Fleet Foxes 

Fleet Foxes
Fleet Foxes
(Sub Pop)

For five guys from rainy Seattle — the land of perpetual autumn — Fleet Foxes make music with a decidedly sun-soaked personality. In fact, if records can invoke seasons, consider their self-titled debut the soundtrack to your spring. Fleet Foxes practically blooms off your speakers, its verdant folk-pop simmering in big harmonies and even bigger melodies. Each track, from stunning opener ‘Sun It Rises’ to the meditative ‘Oliver James’, seems to be grinning, daring you to relax and enjoy yourself — to bring a bottle of wine to the picnic.

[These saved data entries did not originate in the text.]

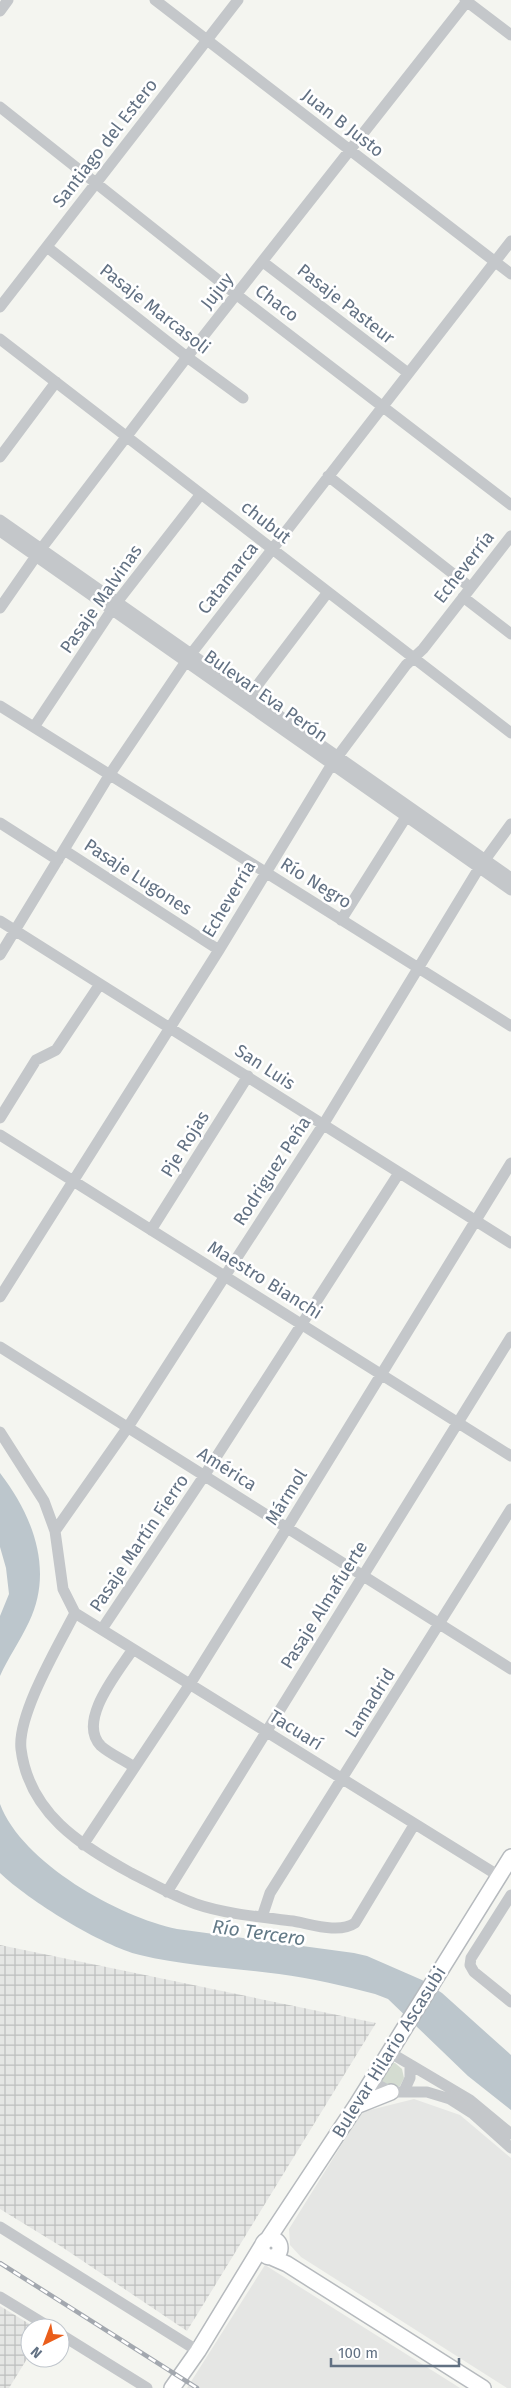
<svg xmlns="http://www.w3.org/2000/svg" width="511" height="2388" font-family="'Fira Sans',sans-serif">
  <defs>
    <pattern id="industrial-grid" width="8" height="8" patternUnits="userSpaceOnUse" patternTransform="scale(1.25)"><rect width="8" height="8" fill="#e5e6e4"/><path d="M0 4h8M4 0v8" fill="none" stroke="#bdbfbe"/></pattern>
  </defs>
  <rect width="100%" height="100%" fill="#f4f5f0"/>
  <path fill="#e5e6e4" d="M414,2099L460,2115L511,2158V2388H507L301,2257L290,2245L289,2229L362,2112Z
    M265,2265L460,2388H187Z"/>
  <path fill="url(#industrial-grid)" d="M0,1945L376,2023L187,2331L62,2247L0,2209Z
    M0,2306L36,2328H30V2354L9,2388H0Z"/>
  <path fill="#d4dcd1" d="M391,2063H395L402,2069L404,2078L400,2086L393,2089L380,2081Z"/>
  <path fill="#bcc6cc" d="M0,1473C33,1516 54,1570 29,1622C20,1641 8,1658 0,1676V1616L9,1594L6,1568L0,1547Z
    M0,1804C22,1863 119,1917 177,1929L354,1953L367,1956L422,1980L442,1993L511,2055V2110L468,2076L388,1999L375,1994C344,1986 311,1978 279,1974C233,1968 185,1966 140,1955C102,1946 28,1900 0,1873Z"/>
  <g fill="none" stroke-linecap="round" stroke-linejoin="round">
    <defs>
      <path id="major" d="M356,2106L391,2092
        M262 2248a9 9 0 1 1 18 0a9 9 0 1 1-18 0Z
        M268,2239L356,2106L511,1857
        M271,2257L287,2264L483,2388
        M172,2388L198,2351L262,2246"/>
    </defs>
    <use href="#major" stroke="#b6babe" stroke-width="18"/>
    <path stroke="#c4c7ca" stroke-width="11" d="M155,0L511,274
      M465,0L511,35
      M0,11L8,0
      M0,107L237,295L511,505
      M47,247L187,357L243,398
      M263,262L408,373
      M0,307L238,0
      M0,339L511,733
      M0,457L56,382
      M328,476L470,587
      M0,520L511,878
      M0,531L511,890
      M463,597L511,634
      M0,608L41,549L187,357L468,0
      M250,695L328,592
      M0,706L511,1026
      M34,727L117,602L201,494
      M0,823L58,860
      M64,850L219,950
      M341,920L406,817
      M0,921L511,1243
      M0,955L110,774L191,654L511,241
      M0,1118L36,1060L56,1050L100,984
      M0,1135L511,1456
      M151,1230L248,1076
      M0,1297L219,950L332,764L406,665L423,649L511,536
      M0,1347L511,1669
      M0,1432L44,1501L55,1531L63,1589L75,1613
      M55,1531L128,1427L225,1276L323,1125L479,868L511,824
      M75,1613C59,1644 17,1715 21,1749C29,1813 80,1845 131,1873C153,1884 173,1896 196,1904C225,1914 262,1917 293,1921C311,1924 339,1934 355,1923L414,1825
      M75,1613L499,1876
      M102,1629L204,1476L399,1173
      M133,1649C119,1671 76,1721 101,1746C110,1754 124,1760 134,1767
      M83,1845L190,1684L287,1528L511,1163
      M167,1892L511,1337
      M511,1895L471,1958L470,1965L474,1972L511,2002
      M262,1917L270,1893L511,1509
      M389,2052L470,2100L511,2134
      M371,2081L391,2092H427L450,2099L472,2113L511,2148
      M404,2091L410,2078V2065
      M0,2227L198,2351
      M0,2297L51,2328
      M60,2334L147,2388"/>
    <use href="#major" stroke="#fff" stroke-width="15"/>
    <defs>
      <path id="rail" d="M0,2263L197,2388"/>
    </defs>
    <use href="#rail" stroke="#a3a8af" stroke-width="4.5"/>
    <use href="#rail" stroke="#fff" stroke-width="2.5" stroke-dasharray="8" stroke-linecap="butt"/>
  </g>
  <g text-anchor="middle" stroke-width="5" stroke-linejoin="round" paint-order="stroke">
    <g font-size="18" fill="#627183" stroke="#fff">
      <text transform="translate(343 123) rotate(38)" y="6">Juan B Justo</text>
      <text transform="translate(105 143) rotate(-52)" y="6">Santiago del Estero</text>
      <text transform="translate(217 291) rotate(-52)" y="6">Jujuy</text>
      <text transform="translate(277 303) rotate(37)" y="6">Chaco</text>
      <text transform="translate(346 304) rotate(38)" y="6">Pasaje Pasteur</text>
      <text transform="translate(155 309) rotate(38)" y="6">Pasaje Marcasoli</text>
      <text transform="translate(266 522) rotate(38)" y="6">chubut</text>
      <text transform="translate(464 567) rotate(-52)" y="6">Echeverría</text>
      <text transform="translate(228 578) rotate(-52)" y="6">Catamarca</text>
      <text transform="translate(101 599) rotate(-55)" y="6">Pasaje Malvinas</text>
      <text transform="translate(266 696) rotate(35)" y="6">Bulevar Eva Perón</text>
      <text transform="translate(138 877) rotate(33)" y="6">Pasaje Lugones</text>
      <text transform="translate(316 883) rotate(32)" y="6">Río Negro</text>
      <text transform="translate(229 899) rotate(-59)" y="6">Echeverría</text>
      <text transform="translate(265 1067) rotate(33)" y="6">San Luis</text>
      <text transform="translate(185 1144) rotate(-58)" y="6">Pje Rojas</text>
      <text transform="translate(272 1171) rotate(-57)" y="6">Rodriguez Peña</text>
      <text transform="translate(265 1280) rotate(32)" y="6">Maestro Bianchi</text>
      <text transform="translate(227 1469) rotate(32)" y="6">América</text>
      <text transform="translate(286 1497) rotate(-58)" y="6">Mármol</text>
      <text transform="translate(139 1543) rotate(-56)" y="6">Pasaje Martín Fierro</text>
      <text transform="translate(324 1605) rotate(-58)" y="6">Pasaje Almafuerte</text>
      <text transform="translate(370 1703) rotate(-58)" y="6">Lamadrid</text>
      <text transform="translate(296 1730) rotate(32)" y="6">Tacuarí</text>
      <text transform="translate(389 2052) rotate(-58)" y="6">Bulevar Hilario Ascasubi</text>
    </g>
    <g font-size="19" font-style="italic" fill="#637a87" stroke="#fff">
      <text transform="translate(259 1932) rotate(8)" y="7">Río Tercero</text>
    </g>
  </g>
  <g transform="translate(45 2343) rotate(222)"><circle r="24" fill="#ffffff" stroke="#c0c6cd"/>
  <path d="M0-4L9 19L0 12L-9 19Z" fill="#ea5e1b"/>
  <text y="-8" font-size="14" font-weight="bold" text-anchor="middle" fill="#627183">N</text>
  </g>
  <path d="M331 2358v8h128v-8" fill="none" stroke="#627183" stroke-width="2.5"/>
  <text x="338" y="2358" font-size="15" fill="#627183" stroke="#ffffff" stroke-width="4" paint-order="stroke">100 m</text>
</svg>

Which is not to say that Fleet Foxes is simpering or simple-minded. Particularly for such a relatively inexperienced band, their debut is masterfully arranged. Anyone familiar with their Sun Giant EP (released in February but recorded after the LP), will know the deal here. No note goes wasted; no bar is left to meander.

And like the EP, the focus stays rightfully on the vocals. Singer/guitarist Robin Pecknold has a near-McCartnian command of melody — especially on the dizzying ‘He Doesn’t Know Why’. Pecknold is also a close cousin to My Morning Jacket’s Jim James. Both singers have a penchant for reverb, impressionistic lyrics and bold, circular vocal passages. But unlike the latter, Pecknold can make use of his bandmates’ massive harmonies, which — surprisingly — Fleet Foxes manage to fit into tighter, smarter songs. ‘Sun It Rises’ begins with a few seconds of what sounds like a camp-fire sing-along recorded with a four-track, shifts to a series of fat harmonies sung over acoustic guitars in waltz time and adds an electric guitar solo over delicately-plucked banjo, before shifting back, finally, to full-throated a cappella — and all this within three minutes.

To their infinite credit, Fleet Foxes have produced an album that is at once relaxed and studiously crafted. Blending Crosby Stills Nash & Young, the Byrds, Bert Jansch and other favorites from your parents’ record collection, Fleet Foxes is a warm blast of nostalgia. Yet it never feels worshipful or forced. After such a dreary winter, it’s entirely necessary. “Come down from the mountain. You have been gone too long,” Pecknold commands on ‘Ragged Wood’. “The spring is upon us — follow, my only son.” Yes, sir.